No Ocidente, o proprietário mantém suas ovelhas em cercados. Para recolhê-las, ele pode ter dois ou mais cachorros que conciliados por assobios ou voz, correm juntando as ovelhas espalhadas latindo, ameaçando-as, ou até mesmo, mordendo-as levemente para que caminhem na direção certa. Elas se dirigem a um lugar sob a pressão e o medo. No ocidente, o pastor é alguém que usa os cachorros para juntar as ovelhas, ou, em tempos atuais, ziguezagueia com ruidosas motos para reuni-las em algum lugar.

O reverendo anglicano, Andrew Thompson, relata duas experiências. Enquanto caminhava numa estrada de terra na Jordânia, ouviu o cantarolar de alguém. Olhou na direção de onde vinha voz. Era um jovem caminhado à frente de um rebanho de ovelhas soltas. Quando alguma ficava para trás, ele a chamava pelo nome. Em outra ocasião, uma ovelha adulta entrou no jardim de sua moradia e se deliciava comendo as flores. Sob o olhar da esposa e dos filhos, por mais que tentasse enxotá-la, ela não se afastava por não entender aquela linguagem e tratamento. Nisso apareceu um jovem que a chamou pelo nome. Sob o olhar atônito do reverendo e sua família, a ovelha imediatamente saiu do jardim trotando atrás dele a pé.

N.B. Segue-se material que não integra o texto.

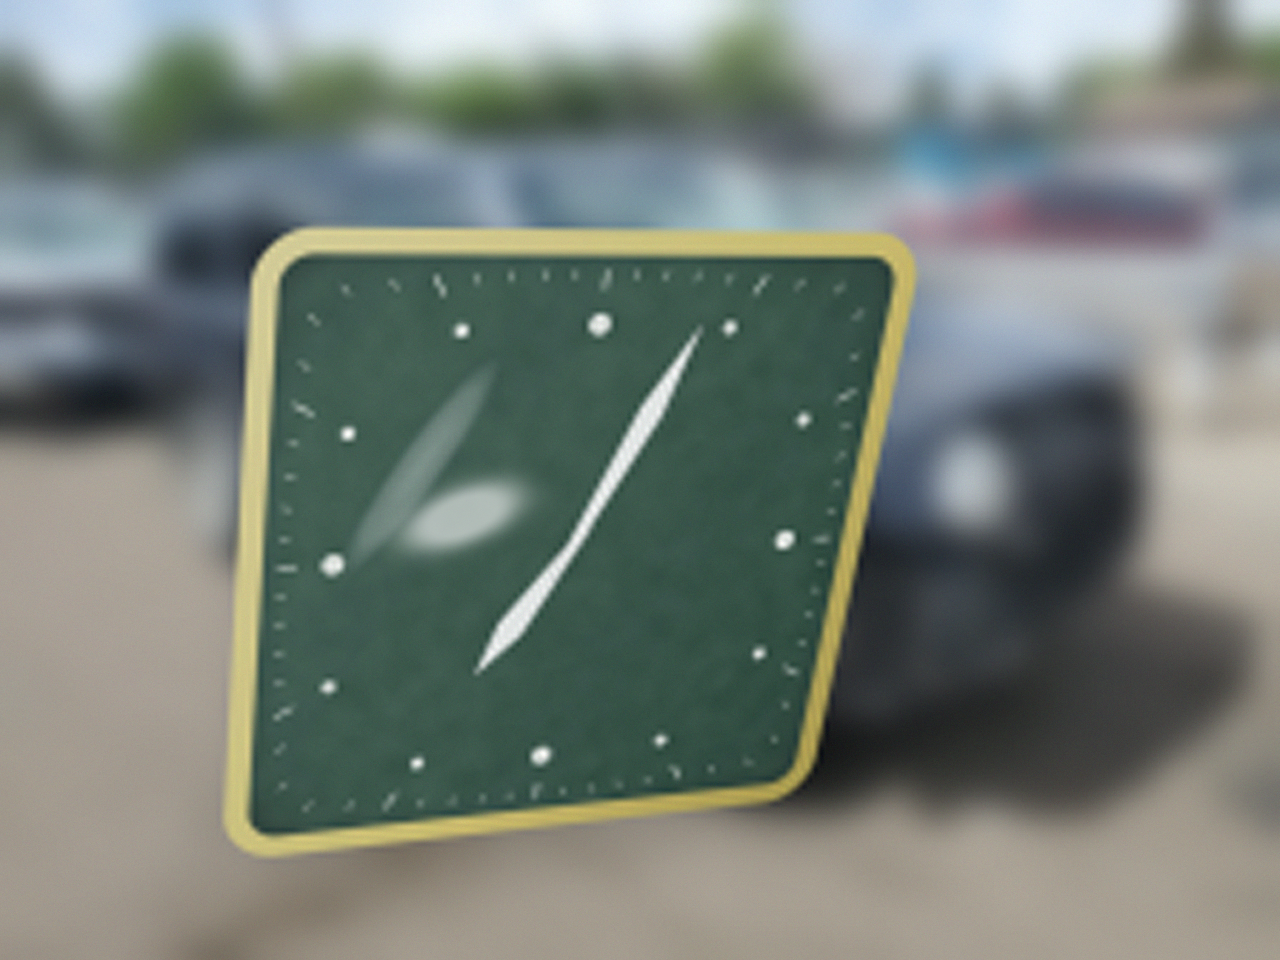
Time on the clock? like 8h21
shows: 7h04
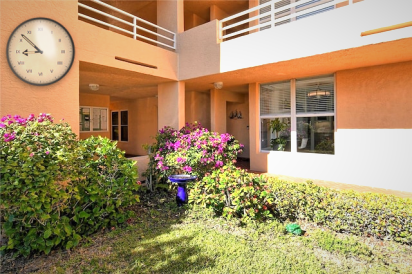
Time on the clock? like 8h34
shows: 8h52
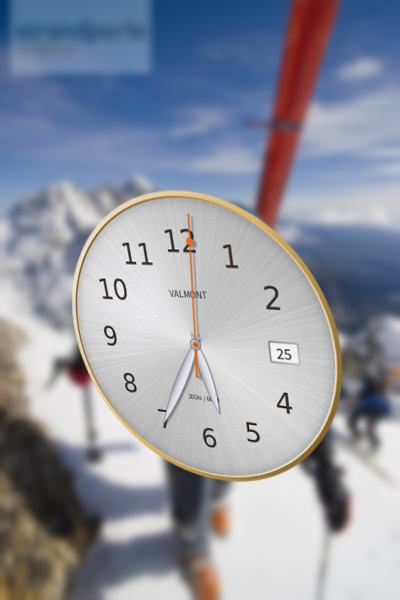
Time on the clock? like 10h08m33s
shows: 5h35m01s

Vejam as diferenças. Na cultura ocidental, as ovelhas se juntam sob a pressão dos gritos, assobios do proprietário e latidos dos cachorros. Prevalece o medo.  No Oriente Médio, o pastor caminha cantarolando na frente delas. No Ocidente, o pastor exerce autoridade sobre as ovelhas, enquanto no Oriente Médio elas são familiarizadas com sua voz que as chama pelo nome, indicando intimidade, companheirismo.

O Bom Pastor, ao invés de assustar, reprimir e forçar suas ovelhas para se reunir, caminha na frente e elas o seguem com alegria.’